- Quoted passage
I'm not great at economics, but this I know. Rare things are expensive. Scarcity raises the price. Cheap diamonds sound dodgy.

So if we have a home, our castle, we shouldn't pull up the drawbridge and pour oil on the heads of visitors. Or deny ownership to others.

People have a fundamental human right to shelter. But this isn't the first time my thought for the day has ended up asking what happens when shelter is too expensive for more than a few.

Apparently even people who own castles need credit these days.

Thursday, January 14, 2016

Thought for the Day

As delivered at BBC Radio Bristol this morning, after successfully negotiating their heightened security procedures. Which did not extend to ensuring I did not steal my security pass. Mwahahahaha!

There was once a man who had two sons. Me actually.

Recently one of our sons moved back into our home on a temporary basis. We discovered that his definition of temporary was (beat) over two years.

With some trepidation we recently agreed to accommodate our other son and his partner, again on a temporary basis, while they recovered from several years of the cash-draining impact of starting their careers in London. Paying £1300 a month for a one bedroom flat last year.

They got new jobs in Bristol and now live back in the cheaper accommodation of Trendlewood Vicarage. We're getting on OK. Thanks for asking.

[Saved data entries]

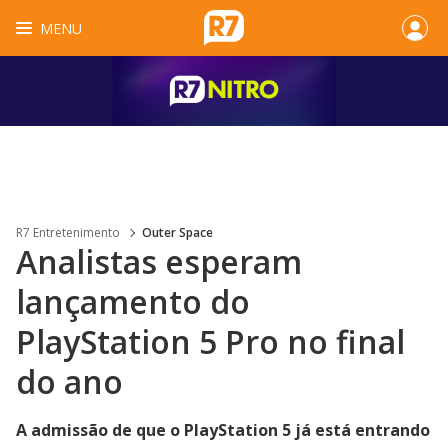
MENU
R7 Entretenimento
Outer Space
Analistas esperam
lançamento do
PlayStation 5 Pro no final
do ano
A admissão de que o PlayStation 5 já está entrando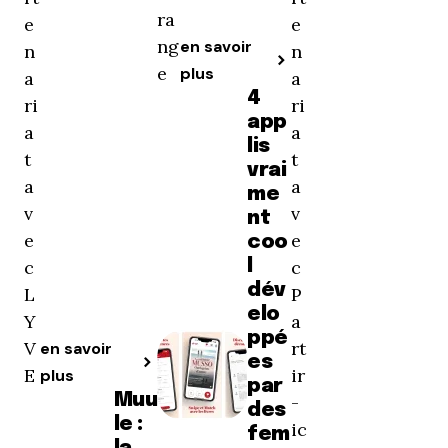
ra
e
e
ng
en savoir
n
n
e
plus
a
a
4
ri
ri
app
a
a
lis
t
t
vrai
a
a
me
v
v
nt
e
e
coo
c
l
c
dév
L
P
elo
Y
a
ppé
V
rt
en savoir
es
E
ir
plus
par
Muu
-
des
le :
ic
fem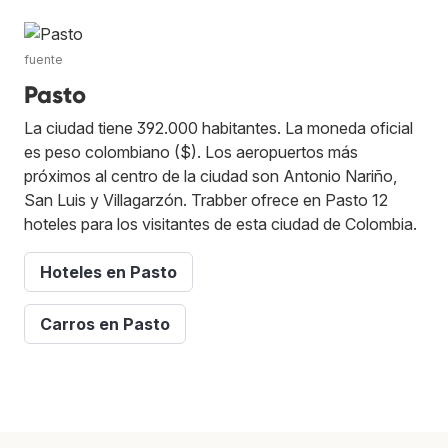
fuente
Pasto
La ciudad tiene 392.000 habitantes. La moneda oficial
es peso colombiano ($). Los aeropuertos más
próximos al centro de la ciudad son Antonio Nariño,
San Luis y Villagarzón. Trabber ofrece en Pasto 12
hoteles para los visitantes de esta ciudad de Colombia.
Hoteles en Pasto
Carros en Pasto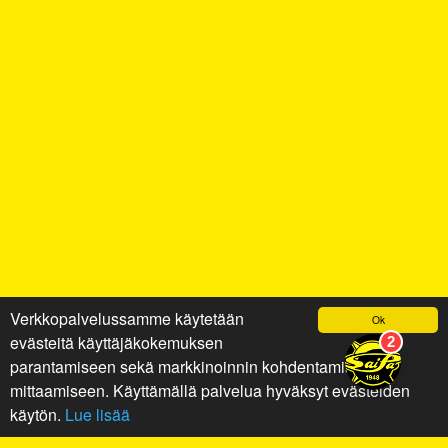
Verkkopalvelussamme käytetään
Ok
evästeitä käyttäjäkokemuksen
parantamiseen sekä markkinoinnin kohdentamiseen ja
mittaamiseen. Käyttämällä palvelua hyväksyt evästeiden
käytön.
Lue lisää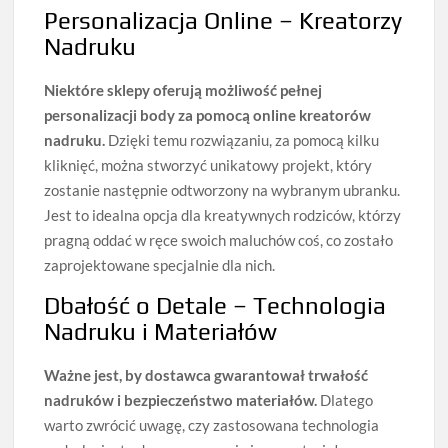
Personalizacja Online – Kreatorzy
Nadruku
Niektóre sklepy oferują możliwość pełnej
personalizacji body za pomocą online kreatorów
nadruku.
Dzięki temu rozwiązaniu, za pomocą kilku
kliknięć, można stworzyć unikatowy projekt, który
zostanie następnie odtworzony na wybranym ubranku.
Jest to idealna opcja dla kreatywnych rodziców, którzy
pragną oddać w ręce swoich maluchów coś, co zostało
zaprojektowane specjalnie dla nich.
Dbałość o Detale – Technologia
Nadruku i Materiałów
Ważne jest, by dostawca gwarantował trwałość
nadruków i bezpieczeństwo materiałów.
Dlatego
warto zwrócić uwagę, czy zastosowana technologia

- Problem details
Please rewrite the blog post between "So if we have" and "sons. Me actually.", inclusive, with "drawbridge" changed to "gate".

- Reply to the task
So if we have a home, our castle, we shouldn't pull up the gate and pour oil on the heads of visitors. Or deny ownership to others.

People have a fundamental human right to shelter. But this isn't the first time my thought for the day has ended up asking what happens when shelter is too expensive for more than a few.

Apparently even people who own castles need credit these days.

Thursday, January 14, 2016

Thought for the Day

As delivered at BBC Radio Bristol this morning, after successfully negotiating their heightened security procedures. Which did not extend to ensuring I did not steal my security pass. Mwahahahaha!

There was once a man who had two sons. Me actually.